#### TO DO
How many lines in the data below contain the string "break"? State that number only.

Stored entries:

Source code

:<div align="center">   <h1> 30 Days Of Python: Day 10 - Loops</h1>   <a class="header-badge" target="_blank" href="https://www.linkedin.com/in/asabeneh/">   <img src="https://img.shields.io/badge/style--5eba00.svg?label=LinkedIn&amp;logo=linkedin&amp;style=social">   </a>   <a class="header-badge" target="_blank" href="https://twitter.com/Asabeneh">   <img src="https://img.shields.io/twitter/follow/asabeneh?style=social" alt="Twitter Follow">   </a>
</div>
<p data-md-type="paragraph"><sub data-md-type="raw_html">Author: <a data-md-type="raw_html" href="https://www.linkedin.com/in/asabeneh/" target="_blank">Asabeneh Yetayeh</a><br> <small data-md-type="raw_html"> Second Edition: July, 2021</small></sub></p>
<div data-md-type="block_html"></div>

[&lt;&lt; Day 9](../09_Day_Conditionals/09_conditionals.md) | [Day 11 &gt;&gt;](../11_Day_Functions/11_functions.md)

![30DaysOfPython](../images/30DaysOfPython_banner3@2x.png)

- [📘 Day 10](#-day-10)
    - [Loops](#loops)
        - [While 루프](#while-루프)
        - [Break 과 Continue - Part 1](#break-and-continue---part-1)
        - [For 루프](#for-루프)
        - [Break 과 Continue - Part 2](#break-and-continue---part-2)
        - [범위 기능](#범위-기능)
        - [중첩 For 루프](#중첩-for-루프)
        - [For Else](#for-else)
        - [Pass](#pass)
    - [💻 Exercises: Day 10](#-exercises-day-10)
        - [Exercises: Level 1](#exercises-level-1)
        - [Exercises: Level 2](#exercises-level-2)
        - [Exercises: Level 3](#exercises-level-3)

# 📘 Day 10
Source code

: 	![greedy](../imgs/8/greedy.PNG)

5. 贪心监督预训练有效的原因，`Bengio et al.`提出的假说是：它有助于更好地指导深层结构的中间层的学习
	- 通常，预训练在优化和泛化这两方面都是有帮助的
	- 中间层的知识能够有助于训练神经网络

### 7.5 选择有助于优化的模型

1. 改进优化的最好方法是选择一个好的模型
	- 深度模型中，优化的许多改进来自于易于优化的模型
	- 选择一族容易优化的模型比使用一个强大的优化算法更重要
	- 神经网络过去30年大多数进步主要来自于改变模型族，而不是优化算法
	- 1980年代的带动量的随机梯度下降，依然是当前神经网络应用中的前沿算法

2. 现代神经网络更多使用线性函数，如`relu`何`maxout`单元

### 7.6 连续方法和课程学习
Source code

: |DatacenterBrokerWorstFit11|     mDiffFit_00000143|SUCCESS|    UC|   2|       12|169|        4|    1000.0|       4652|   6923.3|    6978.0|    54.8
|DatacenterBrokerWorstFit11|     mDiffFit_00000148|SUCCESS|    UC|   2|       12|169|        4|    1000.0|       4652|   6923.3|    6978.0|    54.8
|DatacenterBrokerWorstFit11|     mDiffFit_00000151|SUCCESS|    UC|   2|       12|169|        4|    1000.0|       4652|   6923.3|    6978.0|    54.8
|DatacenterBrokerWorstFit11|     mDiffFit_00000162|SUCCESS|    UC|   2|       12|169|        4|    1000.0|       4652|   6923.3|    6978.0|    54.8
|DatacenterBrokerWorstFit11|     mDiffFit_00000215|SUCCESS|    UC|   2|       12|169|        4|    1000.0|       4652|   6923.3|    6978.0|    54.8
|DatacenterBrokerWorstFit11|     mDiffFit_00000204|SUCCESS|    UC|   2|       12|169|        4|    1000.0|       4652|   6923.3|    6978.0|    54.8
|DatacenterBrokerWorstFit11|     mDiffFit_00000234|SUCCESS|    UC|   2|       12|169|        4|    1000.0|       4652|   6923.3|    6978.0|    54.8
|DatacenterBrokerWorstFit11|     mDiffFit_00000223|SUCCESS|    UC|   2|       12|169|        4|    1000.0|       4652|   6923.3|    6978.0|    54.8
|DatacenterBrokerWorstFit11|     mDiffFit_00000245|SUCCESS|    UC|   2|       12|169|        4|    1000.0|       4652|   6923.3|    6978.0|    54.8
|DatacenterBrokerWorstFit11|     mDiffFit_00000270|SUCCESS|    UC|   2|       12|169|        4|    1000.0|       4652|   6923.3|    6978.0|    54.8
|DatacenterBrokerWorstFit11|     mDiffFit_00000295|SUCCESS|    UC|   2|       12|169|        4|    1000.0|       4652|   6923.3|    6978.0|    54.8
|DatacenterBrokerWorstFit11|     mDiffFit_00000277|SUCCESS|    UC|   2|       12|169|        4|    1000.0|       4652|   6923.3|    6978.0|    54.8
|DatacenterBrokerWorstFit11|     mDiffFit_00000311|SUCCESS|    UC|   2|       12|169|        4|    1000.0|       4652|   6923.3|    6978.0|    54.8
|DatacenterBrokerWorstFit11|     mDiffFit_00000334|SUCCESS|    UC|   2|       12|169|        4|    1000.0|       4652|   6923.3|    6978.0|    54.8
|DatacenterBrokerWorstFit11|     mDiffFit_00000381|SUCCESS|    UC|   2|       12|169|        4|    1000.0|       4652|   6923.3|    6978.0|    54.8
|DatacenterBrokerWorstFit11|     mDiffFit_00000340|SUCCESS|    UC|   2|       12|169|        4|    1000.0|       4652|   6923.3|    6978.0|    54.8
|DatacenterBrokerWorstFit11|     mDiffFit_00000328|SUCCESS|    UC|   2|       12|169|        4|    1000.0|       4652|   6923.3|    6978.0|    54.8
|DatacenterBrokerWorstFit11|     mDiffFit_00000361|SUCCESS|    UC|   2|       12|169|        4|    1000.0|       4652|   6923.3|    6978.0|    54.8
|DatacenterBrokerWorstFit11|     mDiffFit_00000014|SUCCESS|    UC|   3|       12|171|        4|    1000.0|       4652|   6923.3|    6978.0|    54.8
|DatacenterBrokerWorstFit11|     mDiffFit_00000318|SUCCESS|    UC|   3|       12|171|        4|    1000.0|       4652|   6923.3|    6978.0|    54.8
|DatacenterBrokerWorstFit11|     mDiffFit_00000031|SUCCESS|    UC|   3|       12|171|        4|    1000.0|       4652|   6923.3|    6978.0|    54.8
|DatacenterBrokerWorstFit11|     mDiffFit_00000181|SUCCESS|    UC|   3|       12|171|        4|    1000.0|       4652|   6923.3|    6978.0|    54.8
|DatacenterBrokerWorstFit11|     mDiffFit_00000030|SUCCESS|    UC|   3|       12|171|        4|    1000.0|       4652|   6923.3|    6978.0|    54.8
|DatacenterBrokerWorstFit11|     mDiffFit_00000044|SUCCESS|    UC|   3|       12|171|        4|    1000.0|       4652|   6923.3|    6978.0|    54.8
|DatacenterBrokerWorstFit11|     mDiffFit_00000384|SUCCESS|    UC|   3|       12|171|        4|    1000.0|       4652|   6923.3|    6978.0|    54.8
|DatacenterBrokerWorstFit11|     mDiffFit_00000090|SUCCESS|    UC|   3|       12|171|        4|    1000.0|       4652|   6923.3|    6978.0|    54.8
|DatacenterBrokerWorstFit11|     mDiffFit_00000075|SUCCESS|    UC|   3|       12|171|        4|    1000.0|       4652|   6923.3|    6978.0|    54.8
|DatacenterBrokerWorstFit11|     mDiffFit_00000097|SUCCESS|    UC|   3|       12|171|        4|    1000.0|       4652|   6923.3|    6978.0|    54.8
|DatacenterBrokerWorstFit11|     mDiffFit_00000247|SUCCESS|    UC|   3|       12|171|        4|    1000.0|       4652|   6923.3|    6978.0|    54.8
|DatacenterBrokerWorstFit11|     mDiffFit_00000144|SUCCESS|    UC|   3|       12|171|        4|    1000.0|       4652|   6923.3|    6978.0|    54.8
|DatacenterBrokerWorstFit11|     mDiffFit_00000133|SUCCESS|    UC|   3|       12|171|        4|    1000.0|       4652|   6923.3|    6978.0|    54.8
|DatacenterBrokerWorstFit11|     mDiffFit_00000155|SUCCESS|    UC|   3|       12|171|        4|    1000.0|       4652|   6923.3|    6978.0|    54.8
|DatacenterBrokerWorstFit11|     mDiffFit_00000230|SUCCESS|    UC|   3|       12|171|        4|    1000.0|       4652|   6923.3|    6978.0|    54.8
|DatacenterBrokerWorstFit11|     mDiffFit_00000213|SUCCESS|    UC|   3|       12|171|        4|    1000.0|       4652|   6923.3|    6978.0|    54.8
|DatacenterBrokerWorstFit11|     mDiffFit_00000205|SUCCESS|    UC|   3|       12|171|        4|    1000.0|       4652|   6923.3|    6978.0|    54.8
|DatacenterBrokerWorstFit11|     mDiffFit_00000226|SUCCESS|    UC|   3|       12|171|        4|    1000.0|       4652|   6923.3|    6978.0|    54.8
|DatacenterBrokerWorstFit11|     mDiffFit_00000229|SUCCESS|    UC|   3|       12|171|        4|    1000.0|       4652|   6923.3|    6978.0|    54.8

#### PROBLEM SOLUTION
2